After only a glimpse of this, Cirillo took Nyke's hand and led him quickly back into the back labyrinth of the villa, where the furnishings became coarser and the rooms smaller and with less access to the sun. When they reached a small room off a side corridor, with a single narrow couch in it, Cirillo pushed Nyke down in a seated position on the couch and turned to him.
"I serve Aeneas in every way. Am I to surmise that you have served Xanthos in the same way?"
"Yes," Nyke said. It was no shame and he saw no reason to deny it.
"And are you pleased with Xanthos?"
"What do you mean?"
"I don't mean politically. Hades may have the lot of them for their politics. I serve no man but myself. And if I could leave this hell hole of a city pretending that life is just as it should be as it quietly starves and creeps to its enslavement, I would do so."
"You would go over to Brixia?" Nyke said, trying to fill the tone of his voice with disbelief and censure.
"In a moment's time, yes. They are the ones who live free on the plains as we grovel here inside our trapping walls. But that's not what I meant. I meant does Xanthos have a cock as good as this one?" Cirillo pulled his tunic over his head and stood there in the nude. His body was beautiful, but neither his body nor his cock were any more beautiful than Xanthos's were. Nyke saw no reason to disappoint or alienate this young man who had rescued him from a quite possibly very sticky situation at the entrance to the villa. And, besides, the young man was very nice and Nyke did need a place to hide until he could return to the labyrinth. And, Nyke did like to be fucked; otherwise he would not be in Ixsandr's special service.
"No, you are beautiful and manly, and superbly manned," Nyke answered.
Cirillo seemed pleased. "I told you back at the entrance that perhaps I could give you a place here. The perhaps is if you will serve me as well as you have served Xanthos. I know you are no simple wine holder. I know a catamite when I see one. Do you service well?"
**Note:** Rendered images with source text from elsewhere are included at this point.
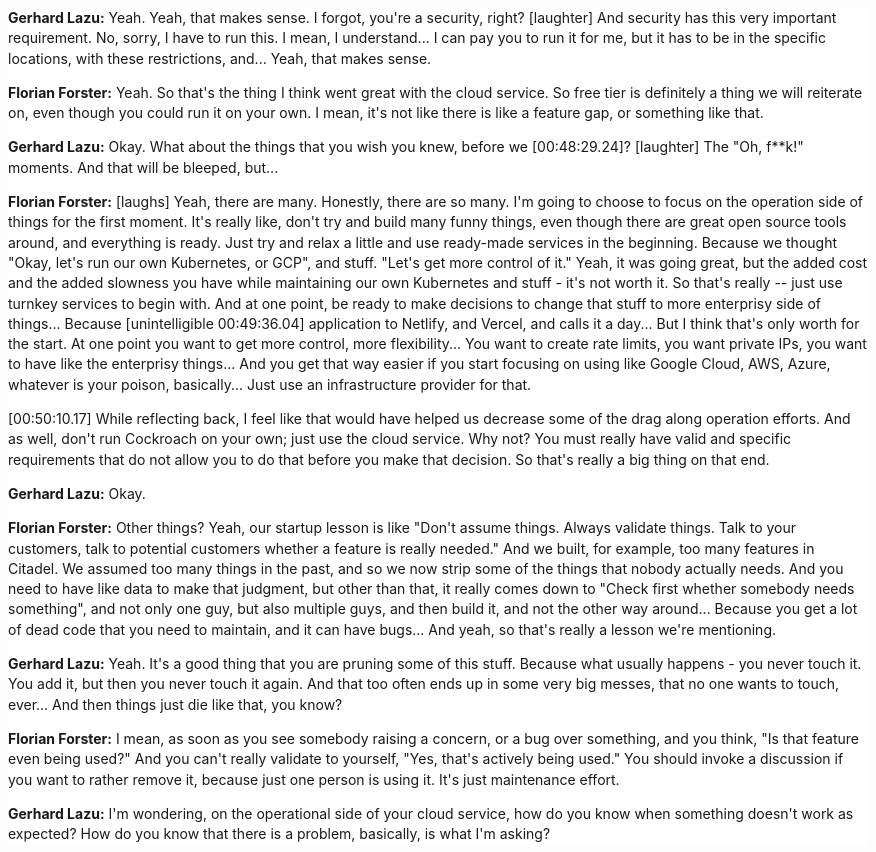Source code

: **Gerhard Lazu:** Yeah. Yeah, that makes sense. I forgot, you're a security, right? \[laughter\] And security has this very important requirement. No, sorry, I have to run this. I mean, I understand... I can pay you to run it for me, but it has to be in the specific locations, with these restrictions, and... Yeah, that makes sense.

**Florian Forster:** Yeah. So that's the thing I think went great with the cloud service. So free tier is definitely a thing we will reiterate on, even though you could run it on your own. I mean, it's not like there is like a feature gap, or something like that.

**Gerhard Lazu:** Okay. What about the things that you wish you knew, before we \[00:48:29.24\]? \[laughter\] The "Oh, f\*\*k!" moments. And that will be bleeped, but...

**Florian Forster:** \[laughs\] Yeah, there are many. Honestly, there are so many. I'm going to choose to focus on the operation side of things for the first moment. It's really like, don't try and build many funny things, even though there are great open source tools around, and everything is ready. Just try and relax a little and use ready-made services in the beginning. Because we thought "Okay, let's run our own Kubernetes, or GCP", and stuff. "Let's get more control of it." Yeah, it was going great, but the added cost and the added slowness you have while maintaining our own Kubernetes and stuff - it's not worth it. So that's really -- just use turnkey services to begin with. And at one point, be ready to make decisions to change that stuff to more enterprisy side of things... Because \[unintelligible 00:49:36.04\] application to Netlify, and Vercel, and calls it a day... But I think that's only worth for the start. At one point you want to get more control, more flexibility... You want to create rate limits, you want private IPs, you want to have like the enterprisy things... And you get that way easier if you start focusing on using like Google Cloud, AWS, Azure, whatever is your poison, basically... Just use an infrastructure provider for that.

\[00:50:10.17\] While reflecting back, I feel like that would have helped us decrease some of the drag along operation efforts. And as well, don't run Cockroach on your own; just use the cloud service. Why not? You must really have valid and specific requirements that do not allow you to do that before you make that decision. So that's really a big thing on that end.

**Gerhard Lazu:** Okay.

**Florian Forster:** Other things? Yeah, our startup lesson is like "Don't assume things. Always validate things. Talk to your customers, talk to potential customers whether a feature is really needed." And we built, for example, too many features in Citadel. We assumed too many things in the past, and so we now strip some of the things that nobody actually needs. And you need to have like data to make that judgment, but other than that, it really comes down to "Check first whether somebody needs something", and not only one guy, but also multiple guys, and then build it, and not the other way around... Because you get a lot of dead code that you need to maintain, and it can have bugs... And yeah, so that's really a lesson we're mentioning.

**Gerhard Lazu:** Yeah. It's a good thing that you are pruning some of this stuff. Because what usually happens - you never touch it. You add it, but then you never touch it again. And that too often ends up in some very big messes, that no one wants to touch, ever... And then things just die like that, you know?

**Florian Forster:** I mean, as soon as you see somebody raising a concern, or a bug over something, and you think, "Is that feature even being used?" And you can't really validate to yourself, "Yes, that's actively being used." You should invoke a discussion if you want to rather remove it, because just one person is using it. It's just maintenance effort.

**Gerhard Lazu:** I'm wondering, on the operational side of your cloud service, how do you know when something doesn't work as expected? How do you know that there is a problem, basically, is what I'm asking?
"As well as you may wish, sire," Nyke said, as he reached out for the cock Cirillo had been stroking. As Nyke opened his mouth to Cirillo's cock, he was thinking, "My good fortune that you take me for a mere catamite and not for a spy."
When Cirillo lifted Nyke's tunic over his head and pushed his back down onto the couch, Nyke spread and lifted his legs and rolled up his hips, and then gasped and cried out and moaned as Cirillo thrust inside him and made him feel that, indeed, the cock of the consul's man was longer, thicker, and more vigorous than that of Xanthos.
Not fully trusting him, Cirillo kept Nyke bound and imprisoned in his room for several days, appearing occasionally and fucking the beautiful small blond with the curly golden hair until, after purposely letting Nyke go for two days without sex, Nyke begged him for the fuck. Then, deeming Nyke completely within his control, Cirillo released him and let him work in the kitchens during the day and come back to his bed in the evening.
For Nyke's part, he played Cirillo's game, always looking for the opportunity to leave, but being totally lost in the maze of the villa. He would not have been impatient about the time it was taking except that the longer this game went on, the less sure he was that he could renegotiate the Labyrinth of the Underworld.
Cirillo solved that problem for him.
One night while they were languidly fucking, Nyke asked, as innocently as he could, "Were you speaking truthfully that first day when you said you had no allegiance to Morini."
"Truthfully," Cirillo answered, and then he let loose with a long litany of all of the ills that Morini had done to him and those he had lost.
"Would that I could leave, I would take you with me," Nyke whispered, worried lest the walls have ears. "But I have no idea how to leave."
"I do," Cirillo answered. "There is a way through the Labyrinth of the Underworld. I know it well."